Designer Tom Ford has returned to the fashion spotlight with a menswear collection. His successful revitalization of Gucci in the 1990s sparked an industry-wide rampage to resuscitate other dowager brands and pushed clothing toward a hypersexual aesthetic.
Now he wants to make the man in the gray flannel suit the star of the menswear industry. He’s fetishizing functional buttonholes on jacket sleeves. He’s got a tie silhouette named after Prince Michael of Kent for a fella who wants a knot as big as a child’s fist. He’s got a top hat in his display case.
The Tom Ford brand is a partnership with financial wizard Domenico de Sole. Over the course of a decade, the two masterminded the transformation of Gucci Group from a single brand teetering on the brink of disaster into a conglomerate that now includes Stella McCartney, Balenciaga and Yves Saint Laurent. The pair’s departure from Gucci in 2004 signified the end of an era of rapid expansion by fashion companies.
During his tenure at Gucci, Ford once noted that the essence of his job was to know what consumers wanted before they could even imagine it. He led the way in reviving logos, low-slung boot-cut trousers, embellished sportswear and a slithering disco sensuality.

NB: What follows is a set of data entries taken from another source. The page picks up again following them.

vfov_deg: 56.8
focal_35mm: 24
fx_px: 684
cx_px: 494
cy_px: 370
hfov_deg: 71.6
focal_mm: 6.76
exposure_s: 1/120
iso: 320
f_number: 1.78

A larger-than-life personality who used his charm to woo media and customers alike, Ford was one of the few designers with star power to rival that of the Hollywood celebrities he dressed.
On Monday, fashion’s oracle unveiled his collection of men’s ready-to-wear, his made-to-measure atelier and the Madison Avenue boutique in which it is all housed.

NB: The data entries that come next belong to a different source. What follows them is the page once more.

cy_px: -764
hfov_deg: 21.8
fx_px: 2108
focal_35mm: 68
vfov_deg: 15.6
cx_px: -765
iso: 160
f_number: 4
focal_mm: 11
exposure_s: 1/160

“I feel a tremendous amount of pressure, probably of my own making,” Ford says. “I’m sure there’ll be some people wanting to know why there are no sexy hip-huggers.”
The two-story boutique, designed like a townhouse, is decorated to resemble Ford’s own home in London, with beaver-pelt rugs and ebony woodwork. It will be staffed by the usual sales representatives, as well as maids and butlers who will fetch drinks, lunch or whatever else a client in the midst of a private appointment might need.

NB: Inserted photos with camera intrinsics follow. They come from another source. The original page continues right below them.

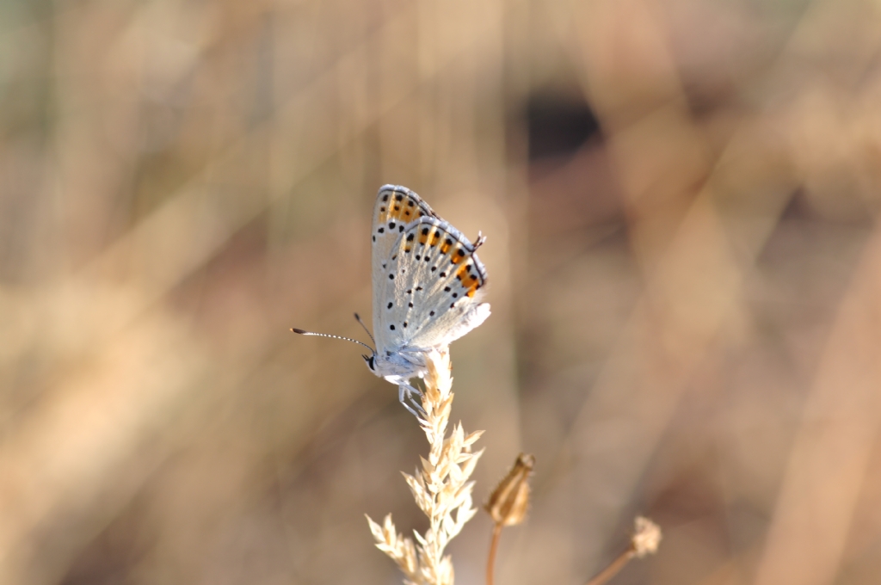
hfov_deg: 13.7
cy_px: 292
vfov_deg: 9.1
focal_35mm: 150
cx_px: 440
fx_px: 3666
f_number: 9
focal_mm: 100
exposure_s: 1/125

The idea is to create “a residential environment that reflects the lifestyle of the clients,” Ford says, a description that should give an indication of the sort of disposable income required to indulge in his latest vision. Ready-to-wear suits begin at about $3,200 and made-to-measure ones at $5,000. The least expensive item of clothing in the boutique is a pair of socks — hand-woven — for $75.
The suits, made by Italy’s Ermenegildo Zegna in a licensing agreement, are distinguished by their restrained — even conservative — cut and attention to detail: hand-knotted lapel buttons, tiny buttons that secure the trouser cuffs so that they can be folded down and any dust whisked away by a valet, and BlackBerry pockets constructed so that a man does not have to sacrifice the line of his jacket in the name of technology.
Ford has stocked his display cases with $3,900 silk dressing gowns that are updates of 18th- and 19th-century prints. There are sapphire and diamond cuff links, handmade shoes and riding boots.
This is not fashion — at least not in the way Ford’s former Gucci customers are accustomed to it. The changes from one season to the next will be subtle, perhaps barely discernible. “A lot of the clothes will be seasonless,” he says. “The shoulder shapes should last three years.”